ABOUT PLANTATIONS OF TREES FOR PULPWOOD

Two main species of tree are farmed with an eye to producing pulpwood for paper production: eucaliptus globulus and pinus radiata, originally from Australia and California, respectively. These trees grow very quickly. Since the inception of tree farms, they have been introduced in many places in the world.

The plantations occupy a moderate amount of the forested area of countries of the northern Mediterranean rim (15% in Spain, 10% in France, 7% in Italy) but this is shooting out of control in some of the countries of the southern Mediterranean rim, such as in Tunisia (69%) or in Egypt (100%).1

From an environmental perspective, the main advantage of tree farms is that they are carbon sinks. The disadvantages are the same as with any other type of intensive cash crop: local plants and animals are intoxicated, water and soil are contaminated by herbicides and pesticides, biodiversity is lost, they are vulnerable to pests, they deplete the soil... GM trees are being introduced, just as in many other arenas of agriculture. In many cases the species which are planted are exotic to most places, and they can “escape” from plantations and wipe out neighboring ecosystems, because of their rapid growth and resistance to adverse environmental conditions. In Galicia, a region in Spain, eucalyptus trees have gone from occupying some 7% of the Fragas de Eume natural park, in the 1950's, to occupy 20% of it today. 

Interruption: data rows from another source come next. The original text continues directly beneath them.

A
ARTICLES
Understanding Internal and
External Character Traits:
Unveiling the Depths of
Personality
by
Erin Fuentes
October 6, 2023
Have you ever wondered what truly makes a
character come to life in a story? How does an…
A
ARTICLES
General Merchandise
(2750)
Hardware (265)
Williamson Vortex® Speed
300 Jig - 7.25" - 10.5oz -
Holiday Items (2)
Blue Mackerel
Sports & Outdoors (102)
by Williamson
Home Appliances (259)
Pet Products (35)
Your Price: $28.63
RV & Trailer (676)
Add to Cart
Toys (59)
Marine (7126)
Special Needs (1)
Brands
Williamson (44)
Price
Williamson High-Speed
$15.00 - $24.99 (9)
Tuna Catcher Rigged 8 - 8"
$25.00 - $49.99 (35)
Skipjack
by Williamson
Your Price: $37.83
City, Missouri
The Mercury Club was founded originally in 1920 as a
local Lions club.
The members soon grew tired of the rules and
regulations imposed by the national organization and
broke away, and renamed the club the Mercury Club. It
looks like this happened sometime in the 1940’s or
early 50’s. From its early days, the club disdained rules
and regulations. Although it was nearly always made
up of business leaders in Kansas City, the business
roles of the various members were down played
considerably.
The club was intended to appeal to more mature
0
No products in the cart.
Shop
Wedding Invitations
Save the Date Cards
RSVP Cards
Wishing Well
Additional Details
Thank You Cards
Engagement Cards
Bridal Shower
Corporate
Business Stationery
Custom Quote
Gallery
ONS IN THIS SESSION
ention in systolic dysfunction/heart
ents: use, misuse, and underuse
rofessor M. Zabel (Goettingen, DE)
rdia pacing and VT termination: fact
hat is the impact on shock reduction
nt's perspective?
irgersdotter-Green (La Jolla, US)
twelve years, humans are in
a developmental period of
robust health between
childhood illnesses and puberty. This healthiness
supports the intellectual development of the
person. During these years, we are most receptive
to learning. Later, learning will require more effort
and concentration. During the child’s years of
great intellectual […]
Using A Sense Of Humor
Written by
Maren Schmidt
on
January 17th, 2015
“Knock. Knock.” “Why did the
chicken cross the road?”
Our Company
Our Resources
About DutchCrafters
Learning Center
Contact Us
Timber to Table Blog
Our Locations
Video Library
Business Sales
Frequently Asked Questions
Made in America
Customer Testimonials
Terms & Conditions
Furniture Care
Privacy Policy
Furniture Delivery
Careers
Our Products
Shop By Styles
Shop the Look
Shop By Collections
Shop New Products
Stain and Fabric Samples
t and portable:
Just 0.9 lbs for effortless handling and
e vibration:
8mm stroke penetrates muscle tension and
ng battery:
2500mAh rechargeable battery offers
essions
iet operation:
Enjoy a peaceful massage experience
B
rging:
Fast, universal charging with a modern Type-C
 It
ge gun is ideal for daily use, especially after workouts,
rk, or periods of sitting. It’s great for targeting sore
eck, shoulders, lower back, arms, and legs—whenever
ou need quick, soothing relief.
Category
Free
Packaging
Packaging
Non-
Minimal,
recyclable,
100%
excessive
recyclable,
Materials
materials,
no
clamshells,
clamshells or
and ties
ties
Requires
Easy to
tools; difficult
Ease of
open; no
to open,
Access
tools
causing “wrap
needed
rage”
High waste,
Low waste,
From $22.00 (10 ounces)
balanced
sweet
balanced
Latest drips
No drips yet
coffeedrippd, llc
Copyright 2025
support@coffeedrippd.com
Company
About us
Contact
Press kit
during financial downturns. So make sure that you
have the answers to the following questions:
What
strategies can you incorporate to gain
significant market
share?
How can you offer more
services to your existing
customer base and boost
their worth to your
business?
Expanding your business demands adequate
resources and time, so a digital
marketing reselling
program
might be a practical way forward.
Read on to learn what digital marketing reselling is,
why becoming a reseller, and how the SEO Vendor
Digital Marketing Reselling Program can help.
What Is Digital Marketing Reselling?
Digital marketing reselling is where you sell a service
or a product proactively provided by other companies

Tree plantations “soak up” a lot of water. This is not a problem in high rainfall areas or sparsely populated areas, but if there is water scarcity or the water is being used by others, it generates conflicts. A study in an area of South Africa shows that streams were dry 8 years after planting eucalyptus and 12 years after planting pines, and that the streams didn't start to flow again for 5 years after they had been cut. From one Colombian region, a farming people where neighboring lands have been turned into plantations, tell us: We are [surrounded by] a crop of pines, and in the midst of these roots it's impossible to plant even a single stalk of corn, because it won't survive. Farmers [..] practically wind up giving [their lands] to the plantation company. Even if they try to sell, what they are offered for it is next to nothing, they have nowhere else to go, not even in the countryside can you live with so little. And so people give up and leave, and these companies, without even using force, have a very smart way to evict farmers from their homes. [..] We are giving up water, with all of the life and richness it offers, for paper pulp.2

Big multinational loggers and paper mills are expanding their plantations in the Global South; some of the more powerful include Botnia, UPM-Kymmene, Stora Enso, Asia Pulp and Paper, or the Spanish Ence. In many of these plantations there are a bunch of social problems typical of the administration of natural resource exploitation by large corporations. These are characterized by abuses of power and a lack of respect for the local population: inappropriate expropriation of lands, not allowing local populations to participate in decision-making, imposing abusive conditions in the workplace (although plantations offer few jobs, typically only when getting established), preventing local peoples from having access to the natural resources in an area... 

All of this contributes to affected local people's recognizing plantations as a force degrading and competing with the traditional economic and social fabric. Chile's Mapuche Indians call the plantations “planted soldiers” because they are green, stand in rows, and invade. In Brasil they call it the “green desert”, and in South Africa, the “green cancer”. Surely these peoples will not be using many of the kleenex that will be pulped from the plantations robbing them of their resources.




1. FAO: Global Forest Resources Assessment 2010.
2. Video segmentPlantaciones: conflictos y resistencias. The organization Friends of the Earth (Amigos de la Tierra) in Uruguay has a map of environmental conflicts associated with the paper industry in South America.